Temperature Field Inversion of Heat-Source Systems via Physics-Informed Neural Networks

TL;DR

This paper introduces a physics-informed neural network approach for temperature field inversion in heat-source systems, improving accuracy by considering physics constraints and optimizing observation positions to reduce noise impact.

Contribution

The paper presents a novel PINN-based method for temperature field inversion and a position selection strategy using condition number to enhance robustness against noise.

Findings

PINN-TFI significantly improves temperature prediction accuracy.

CMCN-PSO effectively identifies optimal observation positions.
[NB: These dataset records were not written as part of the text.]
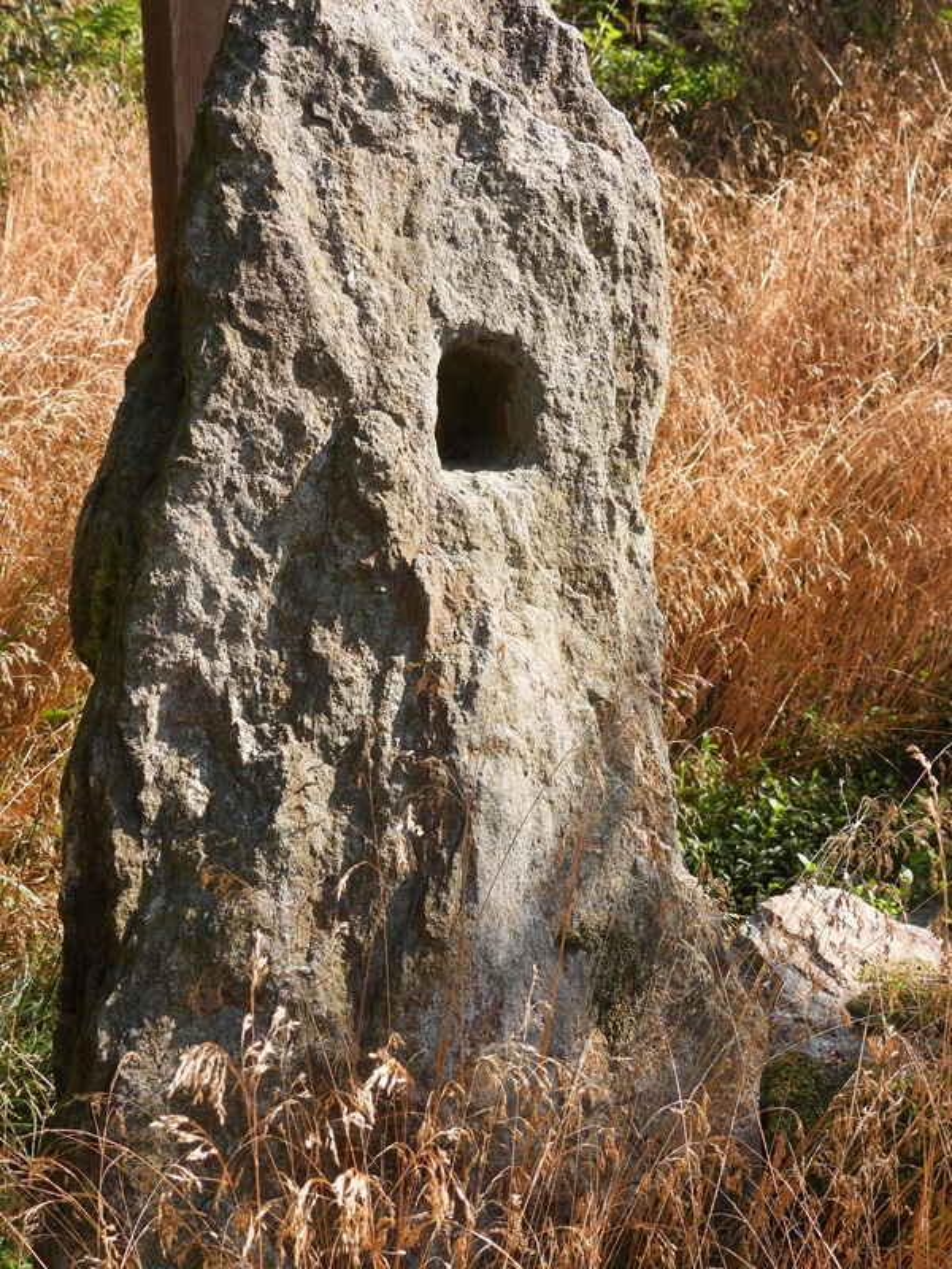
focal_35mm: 55
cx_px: 476
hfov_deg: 26.6
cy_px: 634
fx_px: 2017
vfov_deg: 34.9
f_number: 3.5
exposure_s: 1/500
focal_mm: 9.8
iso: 100
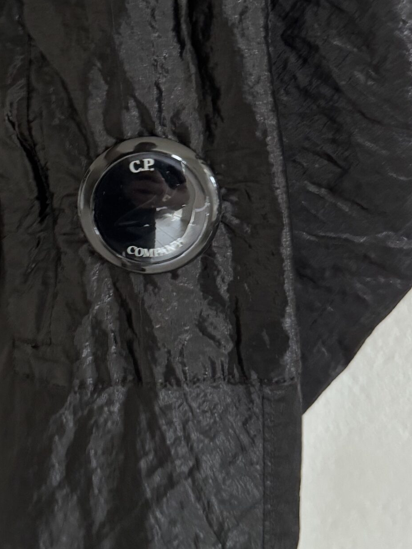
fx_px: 793
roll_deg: -2.3
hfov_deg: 28.6
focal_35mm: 50
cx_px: 92
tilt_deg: -14.2
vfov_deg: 37.8
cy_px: 184
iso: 1250
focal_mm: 6.76
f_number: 1.78
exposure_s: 1/30
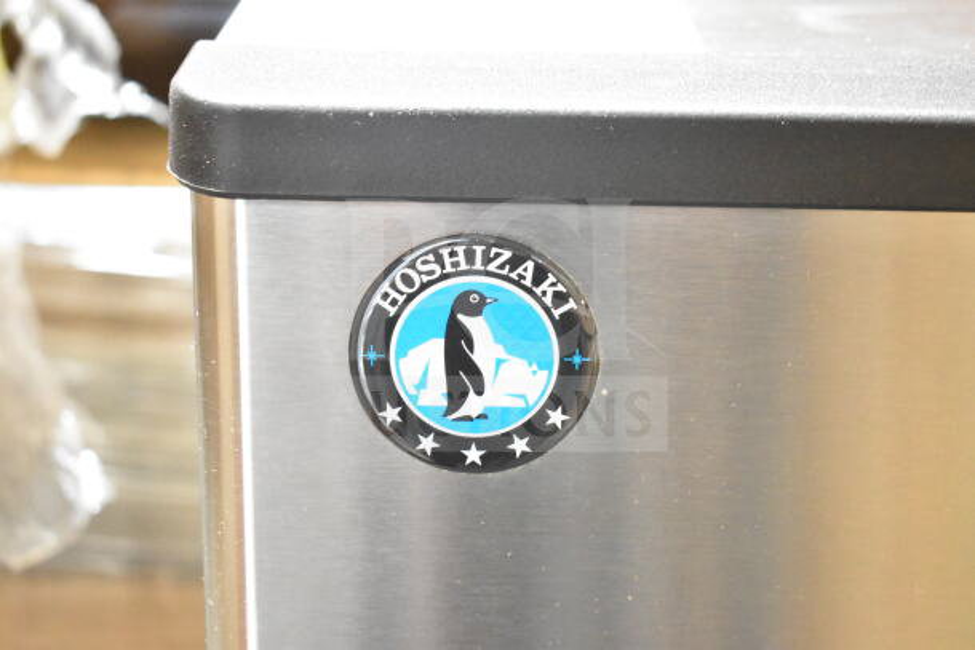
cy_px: 325
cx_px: 488
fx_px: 1544
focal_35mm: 57
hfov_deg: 35.0
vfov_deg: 23.8
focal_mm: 38
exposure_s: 1/60
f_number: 4.8
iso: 11400
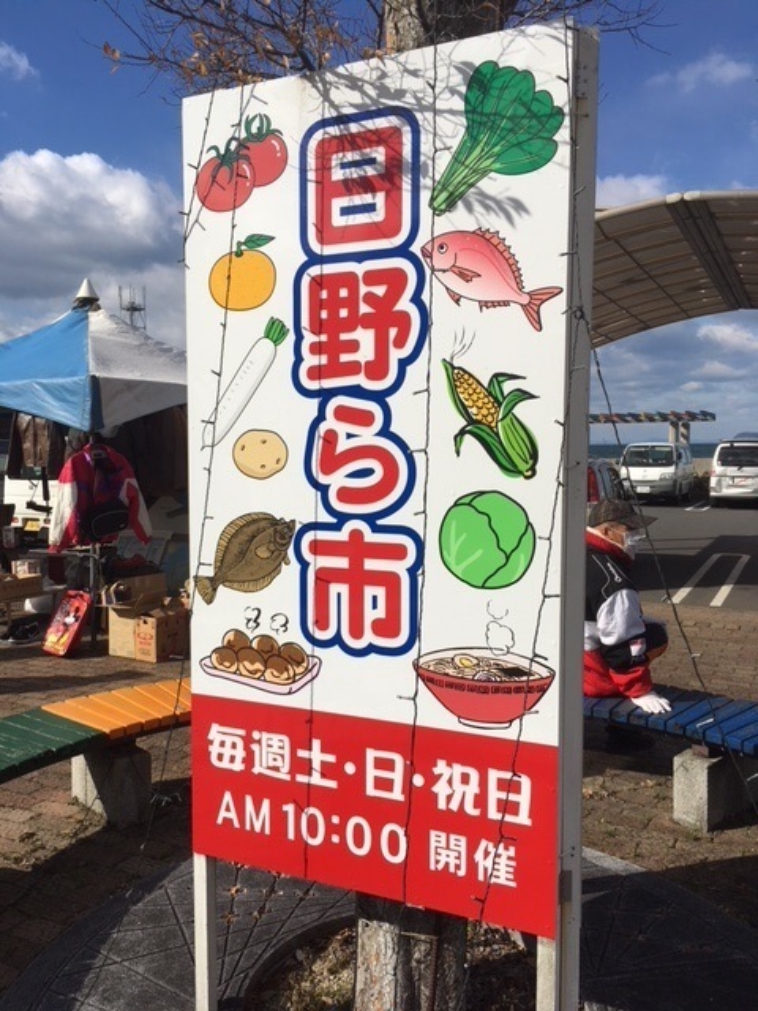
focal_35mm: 29
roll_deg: +0.9
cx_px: 379
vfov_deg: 61.7
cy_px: 506
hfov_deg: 48.2
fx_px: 847
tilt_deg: -5.2
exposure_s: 1/3663
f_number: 2.2
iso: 25
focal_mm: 4.15
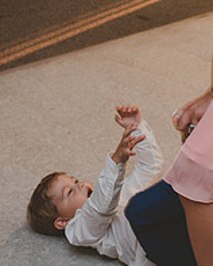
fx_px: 606
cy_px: 12
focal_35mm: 77
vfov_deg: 23.8
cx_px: 224
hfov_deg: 19.2
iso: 2000
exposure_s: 1/60
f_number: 4
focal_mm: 24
The combined approach enhances robustness to noisy data.

Abstract

Temperature field inversion of heat-source systems (TFI-HSS) with limited observations is essential to monitor the system health. Although some methods such as interpolation have been proposed to solve TFI-HSS, those existing methods ignore correlations between data constraints and physics constraints, causing the low precision. In this work, we develop a physics-informed neural network-based temperature field inversion (PINN-TFI) method to solve the TFI-HSS task and a coefficient matrix condition number based position selection of observations (CMCN-PSO) method to select optima positions of noise observations. For the TFI-HSS task, the PINN-TFI method encodes constrain terms into the loss function, thus the task is transformed into an optimization problem of minimizing the loss function. In addition, we have found that noise observations significantly affect reconstruction performances of the PINN-TFI method. To alleviate the effect of noise observations, the CMCN-PSO method is proposed to find optimal positions, where the condition number of observations is used to evaluate positions. The results demonstrate that the PINN-TFI method can significantly improve prediction precisions and the CMCN-PSO method can find good positions to acquire a more robust temperature field.